“Well every morning about this time, she gets me out of bed, a-crying get a job. After breakfast everyday she throws the want ads right my way, and never fails to say – get a job.” So go the lyrics from the famous Sha-na-na song. Ok, so I’m dating myself since I remember Bowser and the boys singing that one, but sometimes age brings with it a certain perspective.
This morning, the Department of Labor released what is euphemistically called the Jobs Report for May. The numbers were not great, and the markets and pundits have reacted accordingly. Getting a job has definitely become more difficult for Bowser, with the overall unemployment rate increasing for the third month in a row. If Bowser happens to be a teenager or young adult, getting a job is more difficult – this cohort has been experiencing depression-level unemployment rates for years. If he happens to be an African American male, things are just as bad, as the unemployment rate among this group has risen by a half a percent in just one month.
One statistic in the May Unemployment Situation Report remained strong. Unemployment among those with college degrees remained at 4.5 percent – and has barely moved from that level even during the height of the recession. In addition, wage growth for college graduates continues to outpace the national average. About a third of the population has a college degree, up from just 20 percent in 1990, and just 16 percent in 1980, the last time the country experienced a major recession.
The American economy is one of the world’s most knowledge intensive. It is driven by knowledge based industries and provides much of the design and technology for even the simplest products. For example, even though most toys are assembled in Asia, they are designed in America. While most clothing is sewn abroad, it is designed, and often even cut in America. The unskilled parts of the production process take place in other areas where overall educational attainment levels are low. This allows American consumers to take advantage of an economic concept called Comparative Advantage – which states that two parties can both gain from trade if they have different relative costs for producing the same goods.

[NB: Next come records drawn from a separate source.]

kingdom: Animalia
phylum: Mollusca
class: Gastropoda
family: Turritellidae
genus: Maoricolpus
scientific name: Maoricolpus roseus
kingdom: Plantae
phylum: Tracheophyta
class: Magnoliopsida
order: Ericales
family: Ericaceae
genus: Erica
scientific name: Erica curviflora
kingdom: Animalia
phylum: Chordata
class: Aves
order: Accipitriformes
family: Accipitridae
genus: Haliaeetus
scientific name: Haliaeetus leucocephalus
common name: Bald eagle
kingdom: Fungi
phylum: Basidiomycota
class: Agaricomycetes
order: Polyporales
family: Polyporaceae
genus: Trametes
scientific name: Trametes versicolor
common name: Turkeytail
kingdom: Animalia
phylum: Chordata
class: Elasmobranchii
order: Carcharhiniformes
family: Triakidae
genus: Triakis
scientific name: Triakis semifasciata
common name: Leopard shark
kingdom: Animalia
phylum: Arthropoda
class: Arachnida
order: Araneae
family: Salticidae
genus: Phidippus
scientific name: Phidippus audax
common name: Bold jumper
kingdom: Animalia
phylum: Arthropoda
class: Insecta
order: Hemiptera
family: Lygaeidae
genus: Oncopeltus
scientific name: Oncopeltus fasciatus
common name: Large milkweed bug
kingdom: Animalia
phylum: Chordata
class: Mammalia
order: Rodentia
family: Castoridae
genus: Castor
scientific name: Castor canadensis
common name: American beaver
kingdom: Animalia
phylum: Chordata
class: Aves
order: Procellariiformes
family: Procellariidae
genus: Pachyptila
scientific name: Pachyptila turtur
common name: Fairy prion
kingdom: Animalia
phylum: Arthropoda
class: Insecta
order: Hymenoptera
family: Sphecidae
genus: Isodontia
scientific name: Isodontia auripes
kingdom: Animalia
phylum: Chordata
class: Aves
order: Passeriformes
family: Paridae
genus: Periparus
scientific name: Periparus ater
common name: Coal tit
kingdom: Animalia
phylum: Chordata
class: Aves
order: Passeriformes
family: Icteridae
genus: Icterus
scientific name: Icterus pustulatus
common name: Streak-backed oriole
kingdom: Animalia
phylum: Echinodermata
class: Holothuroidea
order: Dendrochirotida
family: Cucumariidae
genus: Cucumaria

America is so good at producing skilled people. It is the low cost producer. Firms here focus on high knowledge industries and jobs, while other economies – Bangladesh, Haiti, China – focus on lower skilled occupations. In this way, the American economy is able to better provide all of us with the largest variety of goods and services at the lowest possible price.
Now how does this tie to unemployment, and what perspective does age bring. Today, unemployment is high among those with the lowest levels of educational attainment, particularly the young. This is because firms in America do not create low-skilled jobs outside of certain service industries that are not subject to trade (in fact one of the areas with the most rapid employment growth is the food service sector which tends to employ large numbers of unskilled workers). The same thing happened in 1980, when America’s heavy industry (particularly the steel industry, but also automobile manufacturing and mining) began to move from a low-skilled mass labor force to a mechanized production process. This led to very high unemployment rates – particularly among middle aged, non-college educated men.
At the time, the pundits and politicians all went into high gear to support heavy industry and to create policies to get steelworkers back to work. But even with government support, there was no way that the thousands of steel workers would ever again be employed in blast furnaces. The world had simply changed around them. When America recognized this in the later part of the 1980’s the economy boomed again.
The same thing is true today. Trying to “compete with China” in low-wage assembly production is not only impossible; it simply makes no economic sense.
Government support to protect favored sectors simply does not make reality go away. It didn’t work for coal miners and steel workers in 1980, and won’t work today for bankers, autoworkers, railroad workers, or for whatever “green” workers are. Rather, policies that encourage entrepreneurial risk-taking and skill development will be what pull the economy out of neutral, and lead to the next economic boom.